Beware of What Happens to the Attorney-Client Privilege When Your Company is Sold

In Commodity Futures Trading Comm’n v. Weintraub, the United States Supreme Court noted that:

[W]hen control of a corporation passes to new management, the authority to assert and waive the corporation’s attorney-client privilege passes as well. New managers installed as a result of a takeover, merger, loss of confidence by shareholders, or simply normal succession, may waive the attorney-client privilege with respect to communications made by former officers and directors. Displaced managers may not assert the privilege over the wishes of current managers, even as to statements that the former might have made to counsel concerning matters within the scope of their corporate duties. [Emphasis added.]

While the foregoing may not seem too surprising to some, what if I told you that the new owners of a business can waive the privilege with respect to communications that the former owners had with company counsel solely to use those communications as evidence against the former owners in litigation? Well, that is exactly what the Delaware Court of Chancery recently allowed to happen in Great Hill Equity Partners v. Sig Growth Equity Fund, LLP.

In Great Hill, the plaintiffs acquired Plimus, Inc. through a merger agreement.  After that transaction was completed, the plaintiffs sued, claiming that the defendant sellers (the former shareholders and representatives of Plimus) had lied about Plimus’s business and otherwise fraudulently misled the plaintiffs into acquiring the company.  One year after the transaction was completed, plaintiffs discovered confidential emails about the merger between the defendants and their outside counsel that had not been purged from Plimus’s computers before the transaction was consummated.

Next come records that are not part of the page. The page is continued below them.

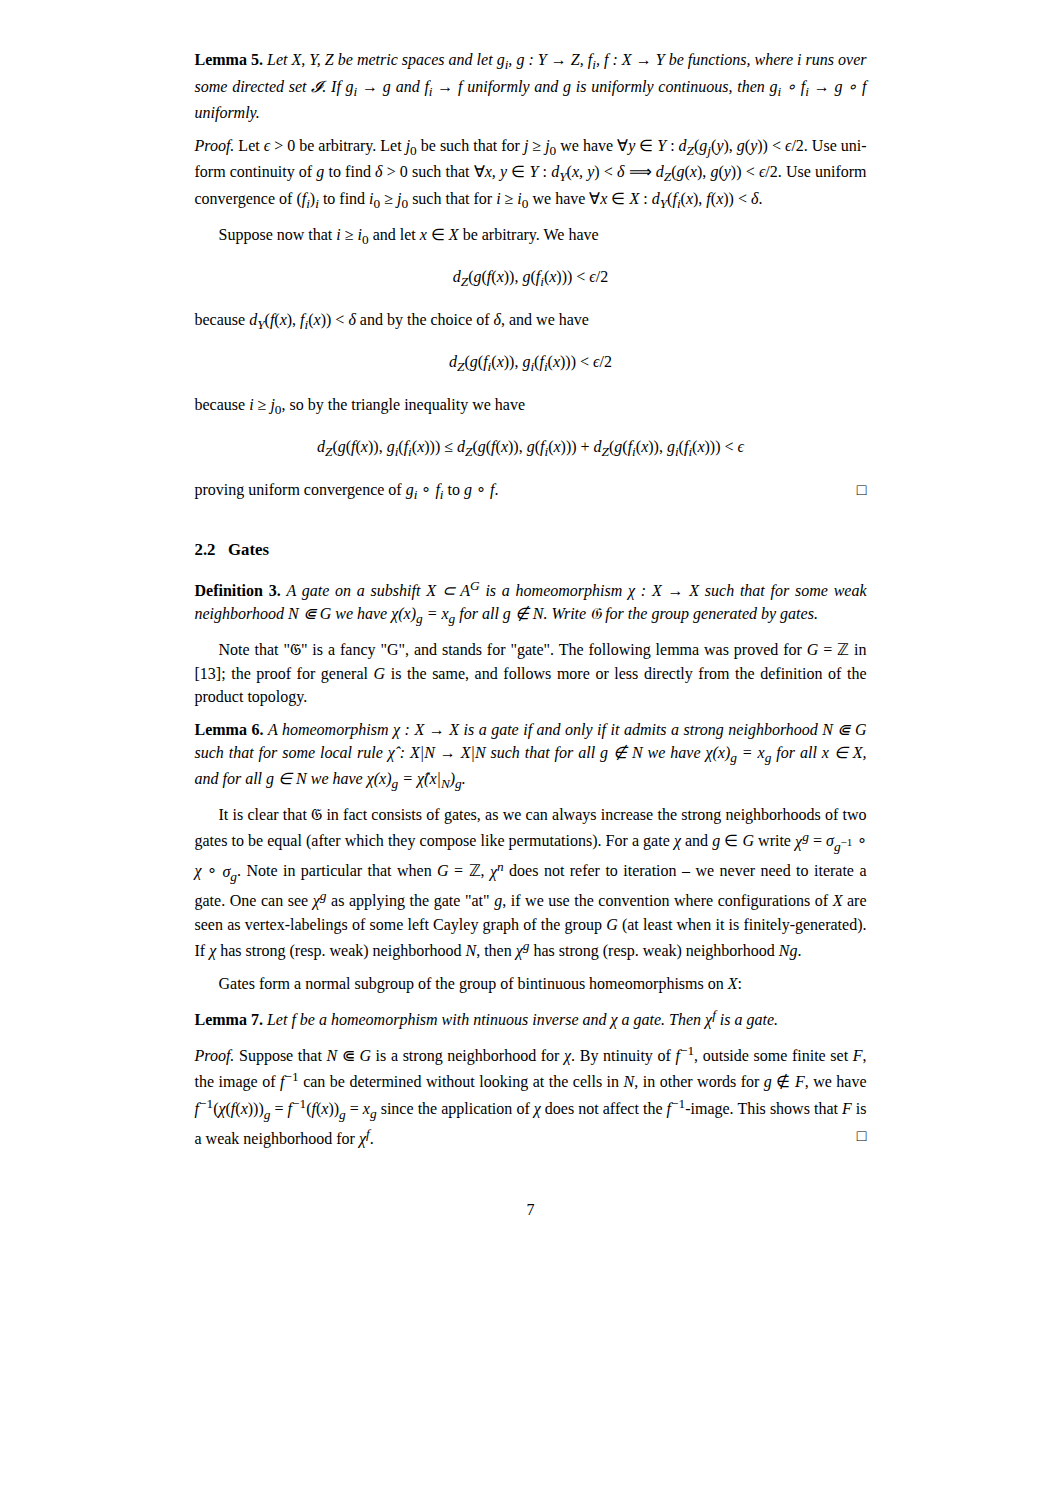Lemma 5. Let X, Y, Z be metric spaces and let gi, g : Y → Z, fi, f : X → Y be functions, where i runs over some directed set 𝓘. If gi → g and fi → f uniformly and g is uniformly continuous, then gi ∘ fi → g ∘ f uniformly.
Proof. Let ϵ > 0 be arbitrary. Let j0 be such that for j ≥ j0 we have ∀y ∈ Y : dZ(gj(y), g(y)) < ϵ/2. Use uniform continuity of g to find δ > 0 such that ∀x, y ∈ Y : dY(x, y) < δ ⟹ dZ(g(x), g(y)) < ϵ/2. Use uniform convergence of (fi)i to find i0 ≥ j0 such that for i ≥ i0 we have ∀x ∈ X : dY(fi(x), f(x)) < δ.
Suppose now that i ≥ i0 and let x ∈ X be arbitrary. We have
dZ(g(f(x)), g(fi(x))) < ϵ/2
because dY(f(x), fi(x)) < δ and by the choice of δ, and we have
dZ(g(fi(x)), gi(fi(x))) < ϵ/2
because i ≥ j0, so by the triangle inequality we have
dZ(g(f(x)), gi(fi(x))) ≤ dZ(g(f(x)), g(fi(x))) + dZ(g(fi(x)), gi(fi(x))) < ϵ
proving uniform convergence of gi ∘ fi to g ∘ f. □
2.2 Gates
Definition 3. A gate on a subshift X ⊂ AG is a homeomorphism χ : X → X such that for some weak neighborhood N ⋐ G we have χ(x)g = xg for all g ∉ N. Write 𝔊 for the group generated by gates.
Note that "𝔊" is a fancy "G", and stands for "gate". The following lemma was proved for G = ℤ in [13]; the proof for general G is the same, and follows more or less directly from the definition of the product topology.
Lemma 6. A homeomorphism χ : X → X is a gate if and only if it admits a strong neighborhood N ⋐ G such that for some local rule χ̂ : X|N → X|N such that for all g ∉ N we have χ(x)g = xg for all x ∈ X, and for all g ∈ N we have χ(x)g = χ̂(x|N)g.
It is clear that 𝔊 in fact consists of gates, as we can always increase the strong neighborhoods of two gates to be equal (after which they compose like permutations). For a gate χ and g ∈ G write χg = σg−1 ∘ χ ∘ σg. Note in particular that when G = ℤ, χn does not refer to iteration – we never need to iterate a gate. One can see χg as applying the gate "at" g, if we use the convention where configurations of X are seen as vertex-labelings of some left Cayley graph of the group G (at least when it is finitely-generated). If χ has strong (resp. weak) neighborhood N, then χg has strong (resp. weak) neighborhood Ng.
Gates form a normal subgroup of the group of bintinuous homeomorphisms on X:
Lemma 7. Let f be a homeomorphism with ntinuous inverse and χ a gate. Then χf is a gate.
Proof. Suppose that N ⋐ G is a strong neighborhood for χ. By ntinuity of f−1, outside some finite set F, the image of f−1 can be determined without looking at the cells in N, in other words for g ∉ F, we have f−1(χ(f(x)))g = f−1(f(x))g = xg since the application of χ does not affect the f−1-image. This shows that F is a weak neighborhood for χf. □
7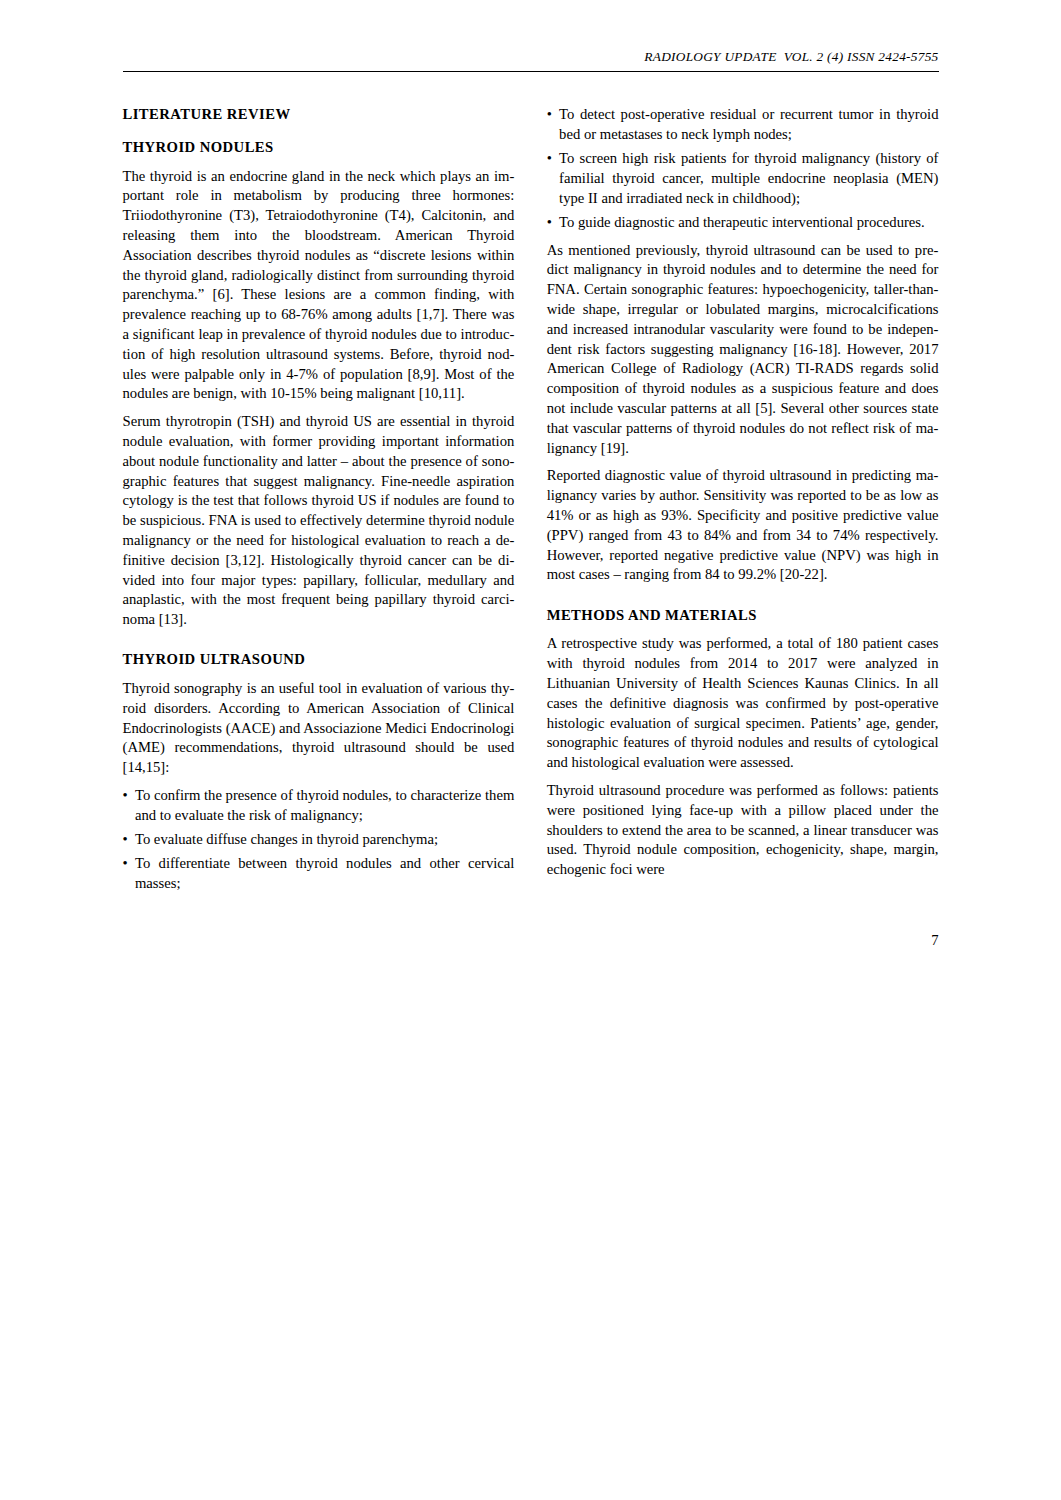RADIOLOGY UPDATE VOL. 2 (4) ISSN 2424-5755
Literature Review
Thyroid Nodules
The thyroid is an endocrine gland in the neck which plays an important role in metabolism by producing three hormones: Triiodothyronine (T3), Tetraiodothyronine (T4), Calcitonin, and releasing them into the bloodstream. American Thyroid Association describes thyroid nodules as “discrete lesions within the thyroid gland, radiologically distinct from surrounding thyroid parenchyma.” [6]. These lesions are a common finding, with prevalence reaching up to 68-76% among adults [1,7]. There was a significant leap in prevalence of thyroid nodules due to introduction of high resolution ultrasound systems. Before, thyroid nodules were palpable only in 4-7% of population [8,9]. Most of the nodules are benign, with 10-15% being malignant [10,11].
Serum thyrotropin (TSH) and thyroid US are essential in thyroid nodule evaluation, with former providing important information about nodule functionality and latter – about the presence of sonographic features that suggest malignancy. Fine-needle aspiration cytology is the test that follows thyroid US if nodules are found to be suspicious. FNA is used to effectively determine thyroid nodule malignancy or the need for histological evaluation to reach a definitive decision [3,12]. Histologically thyroid cancer can be divided into four major types: papillary, follicular, medullary and anaplastic, with the most frequent being papillary thyroid carcinoma [13].
Thyroid Ultrasound
Thyroid sonography is an useful tool in evaluation of various thyroid disorders. According to American Association of Clinical Endocrinologists (AACE) and Associazione Medici Endocrinologi (AME) recommendations, thyroid ultrasound should be used [14,15]:
To confirm the presence of thyroid nodules, to characterize them and to evaluate the risk of malignancy;
To evaluate diffuse changes in thyroid parenchyma;
To differentiate between thyroid nodules and other cervical masses;
To detect post-operative residual or recurrent tumor in thyroid bed or metastases to neck lymph nodes;
To screen high risk patients for thyroid malignancy (history of familial thyroid cancer, multiple endocrine neoplasia (MEN) type II and irradiated neck in childhood);
To guide diagnostic and therapeutic interventional procedures.
As mentioned previously, thyroid ultrasound can be used to predict malignancy in thyroid nodules and to determine the need for FNA. Certain sonographic features: hypoechogenicity, taller-than-wide shape, irregular or lobulated margins, microcalcifications and increased intranodular vascularity were found to be independent risk factors suggesting malignancy [16-18]. However, 2017 American College of Radiology (ACR) TI-RADS regards solid composition of thyroid nodules as a suspicious feature and does not include vascular patterns at all [5]. Several other sources state that vascular patterns of thyroid nodules do not reflect risk of malignancy [19].
Reported diagnostic value of thyroid ultrasound in predicting malignancy varies by author. Sensitivity was reported to be as low as 41% or as high as 93%. Specificity and positive predictive value (PPV) ranged from 43 to 84% and from 34 to 74% respectively. However, reported negative predictive value (NPV) was high in most cases – ranging from 84 to 99.2% [20-22].
Methods and Materials
A retrospective study was performed, a total of 180 patient cases with thyroid nodules from 2014 to 2017 were analyzed in Lithuanian University of Health Sciences Kaunas Clinics. In all cases the definitive diagnosis was confirmed by post-operative histologic evaluation of surgical specimen. Patients’ age, gender, sonographic features of thyroid nodules and results of cytological and histological evaluation were assessed.
Thyroid ultrasound procedure was performed as follows: patients were positioned lying face-up with a pillow placed under the shoulders to extend the area to be scanned, a linear transducer was used. Thyroid nodule composition, echogenicity, shape, margin, echogenic foci were
7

The defendant sellers objected to the use of these emails, claiming that they were protected by the attorney-client privilege.  Because the merger agreement had a choice of law provision calling for Delaware law to apply, the Delaware Court of Chancery looked to a statute stating that, following a merger, “all property rights, privileges, … and every other interest shall be thereafter as effectually the property of the surviving or resulting corporation.”

The defendants argued that the term “privileges” in that statute was intended to mean “property rights” and could not have been intended to apply to something like the attorney-client privilege. While the defendants cited law from other jurisdictions tending to support their position, the Delaware Court of Chancery countered:

Whatever the case may be in other states, members of the Delaware judiciary have no authority to invent a judicially-created exception to the plain words “all … privileges” and usurp the [legislature’s] statutory authority.

Accordingly, the Court of Chancery held that the defendants had no ability to assert the attorney-client privilege because when the business was sold, the right to assert the privilege with respect to communications between the company and its counsel passed to the new owners as part of the sale.

Great Hill provides two key takeaways for in-house counsel:

  • First, it behooves in-house counsel to let their business clients know that if they are considering relinquishing control of the company, they likely will lose the right to keep communications with in-house or outside counsel confidential unless they contract to retain that right in the transaction documents.
  • Second, Great Hill is an excellent reminder that, as a prior post of mine is entitled, Choice of Law in a Contract Can Be Critical.